Não há como saber definitivamente se a Wet Leg é uma planta da indústria ou não – eles apareceram nas redes sociais repentinamente por volta de junho de 2021, e o conteúdo altamente produzido gera dúvidas –, mas o comentário mostra a total desconfiança dos usuários do TikTok para qualquer artista em ascensão.
“Vocês chamam eles de plantas da indústria, mas não a Olivia Rodrigo, que tem duas músicas que não saem da rádio nunca?”, perguntou um usuário de volta. A cantora pop tem contrato assinado com a Disney há anos, tendo estrelado na série spin-off de High School Musical.
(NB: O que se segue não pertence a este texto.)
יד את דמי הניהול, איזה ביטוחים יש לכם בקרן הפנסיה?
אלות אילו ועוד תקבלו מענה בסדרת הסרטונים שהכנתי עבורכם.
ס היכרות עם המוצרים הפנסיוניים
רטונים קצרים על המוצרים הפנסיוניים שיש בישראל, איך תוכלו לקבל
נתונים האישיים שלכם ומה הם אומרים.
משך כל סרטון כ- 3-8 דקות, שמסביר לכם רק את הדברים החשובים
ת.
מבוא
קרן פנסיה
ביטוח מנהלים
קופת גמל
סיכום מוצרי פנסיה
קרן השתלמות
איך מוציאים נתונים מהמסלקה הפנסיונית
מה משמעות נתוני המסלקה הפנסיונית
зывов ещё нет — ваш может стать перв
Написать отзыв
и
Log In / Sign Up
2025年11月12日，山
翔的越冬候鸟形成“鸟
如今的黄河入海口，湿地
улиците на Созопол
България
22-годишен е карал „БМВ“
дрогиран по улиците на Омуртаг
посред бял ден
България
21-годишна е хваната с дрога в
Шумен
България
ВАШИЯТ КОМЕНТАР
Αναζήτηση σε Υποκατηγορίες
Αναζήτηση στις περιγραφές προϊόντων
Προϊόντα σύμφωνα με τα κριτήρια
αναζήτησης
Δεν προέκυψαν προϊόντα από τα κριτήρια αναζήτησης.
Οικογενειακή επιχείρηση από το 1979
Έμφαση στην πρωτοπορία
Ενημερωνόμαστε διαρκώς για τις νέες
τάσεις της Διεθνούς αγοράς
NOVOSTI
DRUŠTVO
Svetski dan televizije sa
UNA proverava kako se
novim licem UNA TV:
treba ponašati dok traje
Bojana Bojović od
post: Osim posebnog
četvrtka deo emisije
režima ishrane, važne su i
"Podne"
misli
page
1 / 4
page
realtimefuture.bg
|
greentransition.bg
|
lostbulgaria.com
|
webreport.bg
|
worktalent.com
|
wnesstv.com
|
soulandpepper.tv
A diferença é que já estamos acostumados com as plantas da Disney: como a companhia tem tradição em lançar um sucesso teen de tempos em tempos, vide os casos de Selena Gomez e Demi Lovato, o público não estranha ao ver um nome novo que já estreou com disco, videoclipes bem produzidos e shows ao vivo com grande produção.
Apesar das mil e uma histórias, nem tudo no TikTok é fabricado. Sucessos brasileiros como Marina Sena com “Por Supuesto”, e a parceria entre o rapper FBC e o beatmaker Vhoor com “Se Tá Solteira”, mostram que o algoritmo funciona a favor dos que tentam – ou não – trabalhar com ele.
Sena, por exemplo, não fez nada para que sua música virasse um hit do app. “Do nada alguém fez um vídeo com ela, e aí todo mundo começou a fazer. Eu não tinha feito o movimento, sabe? Foi realmente muito espontâneo”, disse a cantora em entrevista à EXAME no final do ano passado.
Já FBC, ou Fabrício Soares, entrou no estúdio sabendo exatamente o que queria: um hit do TikTok. Chamou a atriz Maísa, dançarinas de twerk e outras pessoas para bater a mão na câmera quatro vezes ao som das batidas da música e, ao final, aparece posando enquanto o rapper canta “se tá solteira, vamo ficar de casal”. Simples, mas eficaz. “Hoje não há como lançar um trabalho sem ter um trechozinho de 1 minuto que alguém vai bater a mão na cabeça e fazer uma dancinha”, disse à EXAME.